Monsieur le président, mes chers collègues, la période de confinement que nous avons vécu et que, hélas, nous vivons de nouveau, a réaffirmé avec force l'attachement presque intime de nos concitoyens aux industries culturelles, vaste ensemble qui dans ce programme regroupe aussi bien les livres que la musique, le jeu vidéo, ou encore les bibliothèques.
Dans le cadre de mon rapport pour avis, j'ai souhaité analyser de manière approfondie trois sujets : la Bibliothèque nationale de France (BnF), confrontée à de lourds défis en particulier immobiliers, le secteur du livre, frappé de plein fouet par la crise pandémique, et enfin la mise en place rendue complexe par la situation du Centre national de la musique.
Premier point, les défis qui attendent la Bibliothèque nationale de France, qui représente à elle-seule 70 % des crédits du programme.
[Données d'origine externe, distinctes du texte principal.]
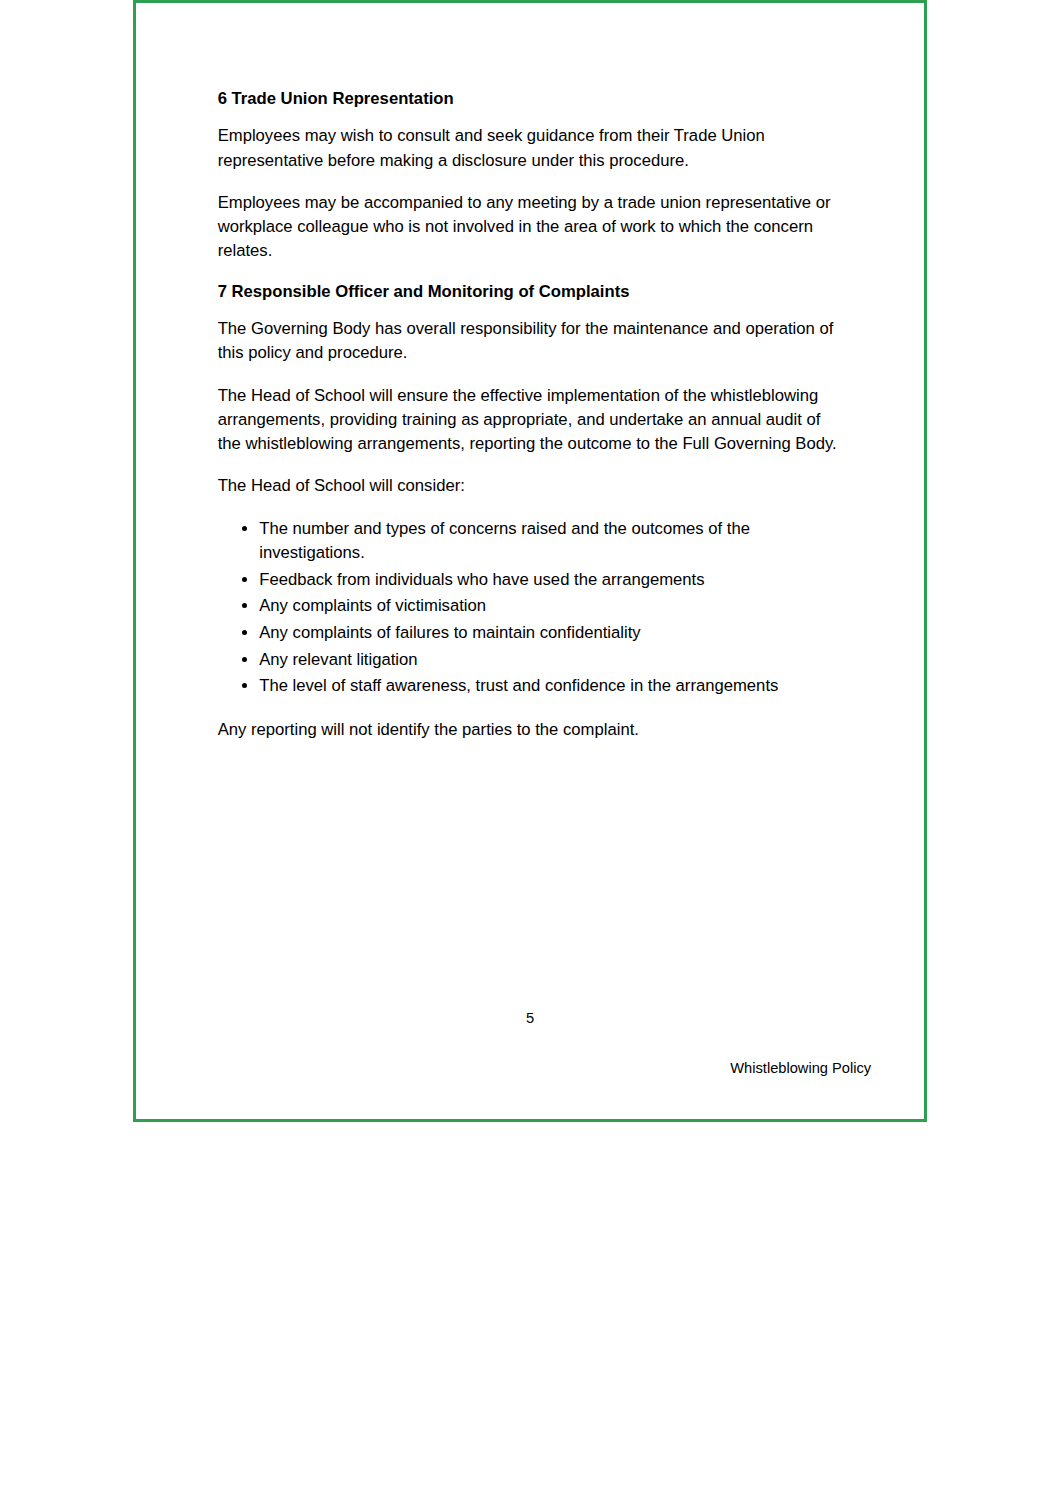6 Trade Union Representation
Employees may wish to consult and seek guidance from their Trade Union representative before making a disclosure under this procedure.
Employees may be accompanied to any meeting by a trade union representative or workplace colleague who is not involved in the area of work to which the concern relates.
7 Responsible Officer and Monitoring of Complaints
The Governing Body has overall responsibility for the maintenance and operation of this policy and procedure.
The Head of School will ensure the effective implementation of the whistleblowing arrangements, providing training as appropriate, and undertake an annual audit of the whistleblowing arrangements, reporting the outcome to the Full Governing Body.
The Head of School will consider:
The number and types of concerns raised and the outcomes of the investigations.
Feedback from individuals who have used the arrangements
Any complaints of victimisation
Any complaints of failures to maintain confidentiality
Any relevant litigation
The level of staff awareness, trust and confidence in the arrangements
Any reporting will not identify the parties to the complaint.
5
Whistleblowing Policy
Ce grand établissement public a été moins touché que d'autres par la pandémie. L'essentiel de ses ressources provient en effet des subventions de fonctionnement et d'investissement, qui progressent cette année de 3,2 % pour s'établir à un peu moins de 217 millions d'euros. Les ressources propres ne représentent qu'entre 6 % et 8 % de son budget, par le biais de location d'espaces et de droits d'accès aux salles de lecture, mais également d'opérations de mécénats pour le financement de travaux comme pour l'acquisition d'exemplaires destinés à rejoindre les collections.
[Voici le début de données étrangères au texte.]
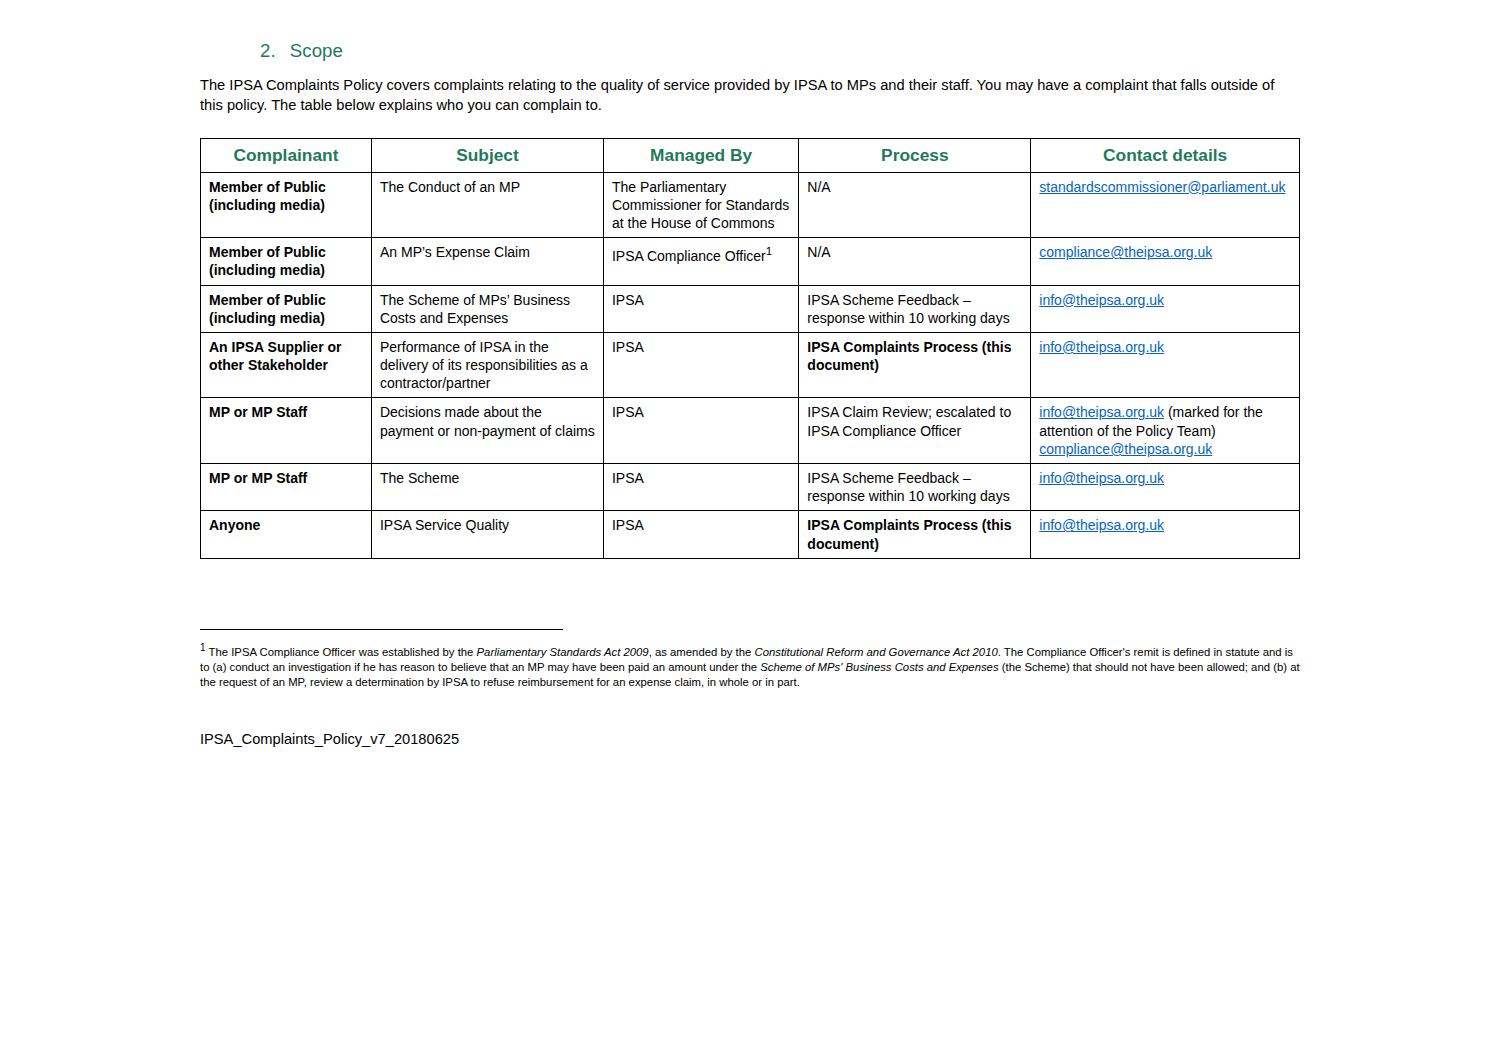2. Scope
The IPSA Complaints Policy covers complaints relating to the quality of service provided by IPSA to MPs and their staff. You may have a complaint that falls outside of this policy. The table below explains who you can complain to.
| Complainant | Subject | Managed By | Process | Contact details |
| --- | --- | --- | --- | --- |
| Member of Public (including media) | The Conduct of an MP | The Parliamentary Commissioner for Standards at the House of Commons | N/A | standardscommissioner@parliament.uk |
| Member of Public (including media) | An MP’s Expense Claim | IPSA Compliance Officer 1 | N/A | compliance@theipsa.org.uk |
| Member of Public (including media) | The Scheme of MPs’ Business Costs and Expenses | IPSA | IPSA Scheme Feedback – response within 10 working days | info@theipsa.org.uk |
| An IPSA Supplier or other Stakeholder | Performance of IPSA in the delivery of its responsibilities as a contractor/partner | IPSA | IPSA Complaints Process (this document) | info@theipsa.org.uk |
| MP or MP Staff | Decisions made about the payment or non-payment of claims | IPSA | IPSA Claim Review; escalated to IPSA Compliance Officer | info@theipsa.org.uk (marked for the attention of the Policy Team) compliance@theipsa.org.uk |
| MP or MP Staff | The Scheme | IPSA | IPSA Scheme Feedback – response within 10 working days | info@theipsa.org.uk |
| Anyone | IPSA Service Quality | IPSA | IPSA Complaints Process (this document) | info@theipsa.org.uk |
1 The IPSA Compliance Officer was established by the Parliamentary Standards Act 2009, as amended by the Constitutional Reform and Governance Act 2010. The Compliance Officer's remit is defined in statute and is to (a) conduct an investigation if he has reason to believe that an MP may have been paid an amount under the Scheme of MPs' Business Costs and Expenses (the Scheme) that should not have been allowed; and (b) at the request of an MP, review a determination by IPSA to refuse reimbursement for an expense claim, in whole or in part.
IPSA_Complaints_Policy_v7_20180625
Pour autant, l'impact de la pandémie est évalué à 6 millions d'euros, pour moitié de pertes de recettes, pour moitié de dépenses engagées pour assurer la sécurité des personnels. Comme je vous le disais, si ce montant est modeste par comparaison avec les salles de spectacle, il est néanmoins significatif pour un budget serré et dont la plus grande partie des dépense est contrainte.
La BnF est engagée dans trois grands projets que je souhaite évoquer devant vous par ordre chronologique.
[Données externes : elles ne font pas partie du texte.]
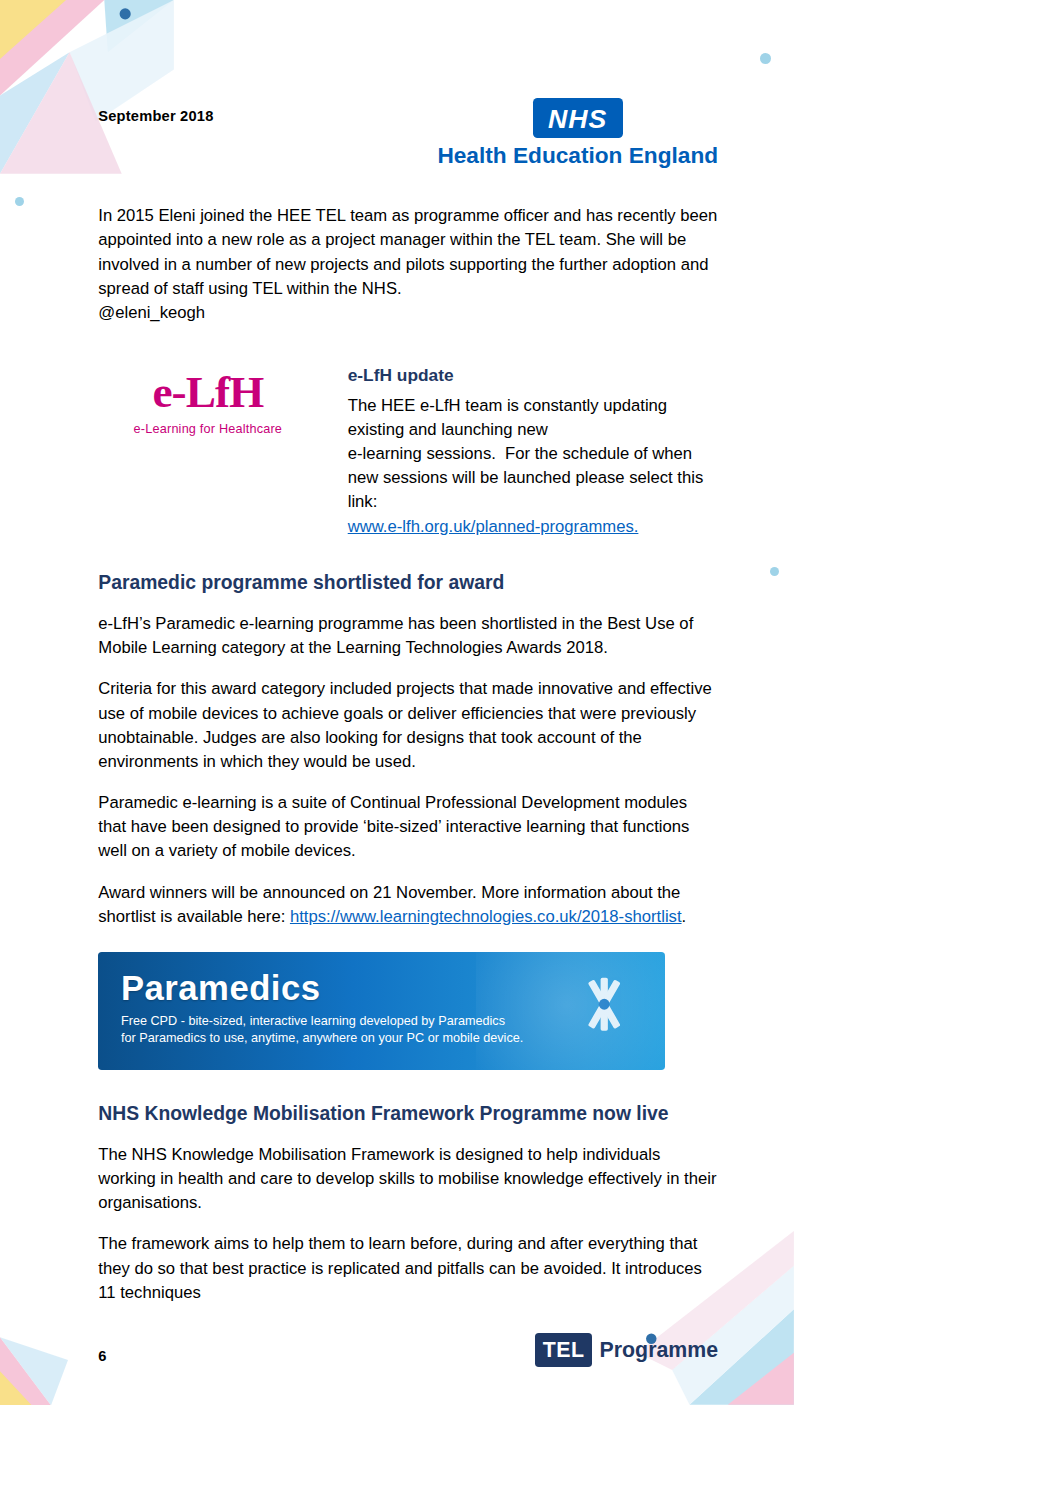September 2018
NHS
Health Education England
In 2015 Eleni joined the HEE TEL team as programme officer and has recently been appointed into a new role as a project manager within the TEL team. She will be involved in a number of new projects and pilots supporting the further adoption and spread of staff using TEL within the NHS.
@eleni_keogh
e-LfH
e-Learning for Healthcare
e-LfH update
The HEE e-LfH team is constantly updating existing and launching new
e-learning sessions. For the schedule of when new sessions will be launched please select this link:
www.e-lfh.org.uk/planned-programmes.
Paramedic programme shortlisted for award
e-LfH’s Paramedic e-learning programme has been shortlisted in the Best Use of Mobile Learning category at the Learning Technologies Awards 2018.
Criteria for this award category included projects that made innovative and effective use of mobile devices to achieve goals or deliver efficiencies that were previously unobtainable. Judges are also looking for designs that took account of the environments in which they would be used.
Paramedic e-learning is a suite of Continual Professional Development modules that have been designed to provide ‘bite-sized’ interactive learning that functions well on a variety of mobile devices.
Award winners will be announced on 21 November. More information about the shortlist is available here: https://www.learningtechnologies.co.uk/2018-shortlist.
Paramedics
Free CPD - bite-sized, interactive learning developed by Paramedics
for Paramedics to use, anytime, anywhere on your PC or mobile device.
NHS Knowledge Mobilisation Framework Programme now live
The NHS Knowledge Mobilisation Framework is designed to help individuals working in health and care to develop skills to mobilise knowledge effectively in their organisations.
The framework aims to help them to learn before, during and after everything that they do so that best practice is replicated and pitfalls can be avoided. It introduces 11 techniques
6
TEL Programme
Tout d'abord, un chantier enfin en voie d'achèvement, celui du « Quadrilatère Richelieu ». Berceau historique de la Bibliothèque, il a nécessité d'importants travaux de restructuration. Le chantier devait initialement s'élever à 120 millions d'euros et durer 7 ans, entre 2006 et 2013. Finalement, budget et délais ont été doublés, puisque la facture finale s'élèvera à un peu moins de 250 millions et les travaux ne seront achevés qu'en 2021, pour une ouverture au public en 2022. Il reste encore du chemin à faire avant de pouvoir profiter de ce lieu unique, qui nécessitera environ 7 millions d'euros de budget de fonctionnement annuel, dont seule une moitié sera couverte par de nouvelles recettes.
Deuxième chantier d'ampleur, le site François-Mitterrand de Tolbiac. 25 ans après son inauguration, il nécessite des travaux importants pour permettre son fonctionnement. Plus de 72 millions d'euros devront être engagés d'ici 2027, dont 31 millions pour la sécurité incendie.
Dernier chantier, la création d'un nouveau centre de stockage des oeuvres. La ministre a évoqué devant vous l'enthousiasme suscité auprès des collectivités locales suite à l'appel à manifestation d'intérêt. Plus de 80 candidatures ont été enregistrées dans toutes les régions éligibles. Le centre de stockage doit permettre non seulement de conserver dans de bonnes conditions les collections, mais également de faire une place particulière à la presse, un sujet qui ira droit au coeur de Michel Laugier ! Je suis personnellement très intéressé par ce projet de conservation et de numérisation. Pensez, mes chers collègues, que 100 millions de pages de presse de la seule IIIème République doivent être traitées et numérisées d'ici 10 ans pour éviter leur disparition ! Il s'agit là d'un projet d'ampleur pour notre mémoire collective, et je serai très attaché, comme j'ai pu l'indiquer à la Présidente de la BnF, au succès de ce projet trop méconnu.
Deuxième sujet de ma présentation, le soutien au secteur du livre.
Durant nos auditions, j'ai été très marqué par un chiffre relevé par le Syndicat des libraires : 150 000 références différentes de livres avaient été vendues en novembre 2019. En 2020, nous passons à 50 000, soit une division par trois. Cela devrait éclairer le débat autour de la place prise par les plateformes numériques : on vient dans une librairie pour flâner, se laisser surprendre et conseiller, on va sur internet pour acheter juste ce que l'on a prévu d'acheter.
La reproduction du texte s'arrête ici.